Was ist kuhgebundene Kälberaufzucht?
- Das Kalb muss aus dem Euter einer Kuh trinken dürfen.
- Es kann von der eigenen Mutter (muttergebunden) oder von einer Ammenkuh (ammengebunden) gesäugt werden.
- Der Kuh und dem Kalb muss nach der Geburt täglich ausreichend gemeinsame Zeit eingeräumt werden.
- Die kuhgebundene Kälberaufzucht sollte sich möglichst über die ersten drei Lebensmonate eines Kalbes erstrecken.
Wirtschaftliche Zwänge lassen kaum Spielraum

Wörleschwang/Lks. Augsburg Welche Vorteile und Herausforderungen die kuhgebundene Kälberaufzucht im Milchviehstall hat, erläuterte Agraringenieur Saro Gerd Ratter von der Schweisfurth Stiftung auf der Jahresversammlung der Regionalgruppe Bayerisch Schwaben der Arbeitsgemeinschaft bäuerliche Landwirtschaft (AbL). Die kuhgebundene Kälberaufzucht beim Milchvieh stoße sowohl in der Gesellschaft als auch bei Forschern auf reges Interesse, erklärte AbL-Sprecher und Biobauer Johann Ellenrieder aus Ustersbach, der seit zwei Jahren die Ammenkuhhaltung betreibt. In der Regel erfolgt die Trennung von ihren Müttern sofort oder wenige Stunden nach der Geburt. Im Iglu werden sie meist mit Milchaustauscher getränkt. Schließlich verdient der Landwirt sein Geld, indem er die Kuhmilch an die Molkerei abliefert und nicht, indem er seine Kälber damit aufzieht. Selbst auf Bio-Betrieben verbleibt ein Kalb meist nur wenige Tage bei der Mutterkuh, allerdings enthält der Nuckeleimer Kuhmilch.

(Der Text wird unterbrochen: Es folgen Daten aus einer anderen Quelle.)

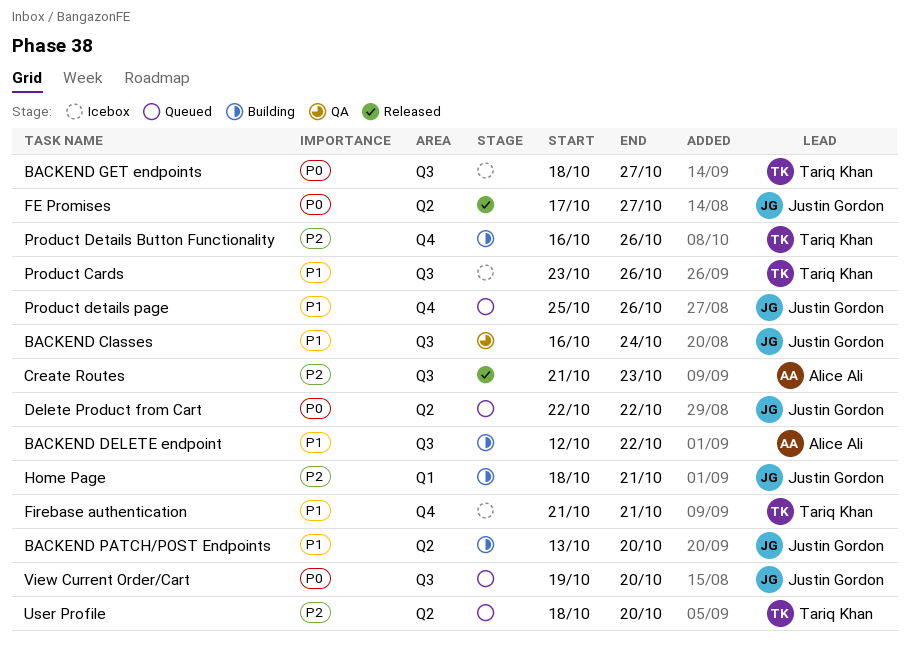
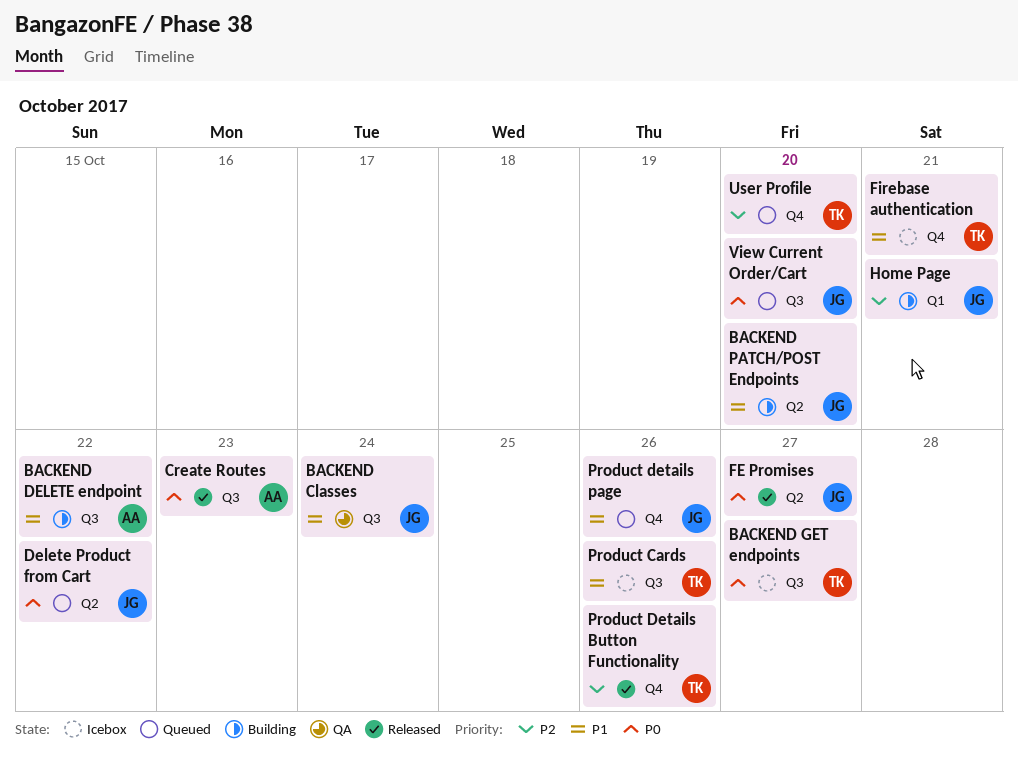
Create Routes, priority: P2 -> P0
Product Details Button Functionality, status: Building -> Released
User Profile, label: Q2 -> Q4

Kälberaufzucht in Biobetrieben
Wie die auf Biobetrieben geborenen Kälber praxisgerecht gehalten, aufgezogen und gemästet werden können, wurde von Dr. Lukas Kiefer (Universität Hohenheim) und Dr. Daniel Weiß (ARGE Landnutzung, Freiburg) untersucht, sagte Ratter. In ihrer Forschungsarbeit haben die beiden Wissenschaftler verschiedene Kälberaufzuchtverfahren wie Eimertränke, Ammenaufzucht, Mutteraufzucht oder eine Kombination der Verfahren auf acht Biovollerwerbsbetrieben mit 30 bis 50 Milchkühen untersucht. Dabei zeigte sich, dass die Ammenkuhhaltung oder muttergebundene Aufzuchtsysteme in der Regel mit einem höheren Milchkonsum des Kalbes einhergehen. Obwohl sich dadurch die vermarktbare Menge gut bezahlter Bio-Milch reduziert, sind diese Systeme aufgrund des geringen Arbeitsaufwands und der hohen täglichen Zunahmen wirtschaftlich zumindest konkurrenzfähig. Die Ergebnisse der Forschungsarbeit können im Internet unter „http://www.lukas-kiefer.de/downloads/Leitfaden_Kaelberaufzucht.pdf“ abgerufen werden.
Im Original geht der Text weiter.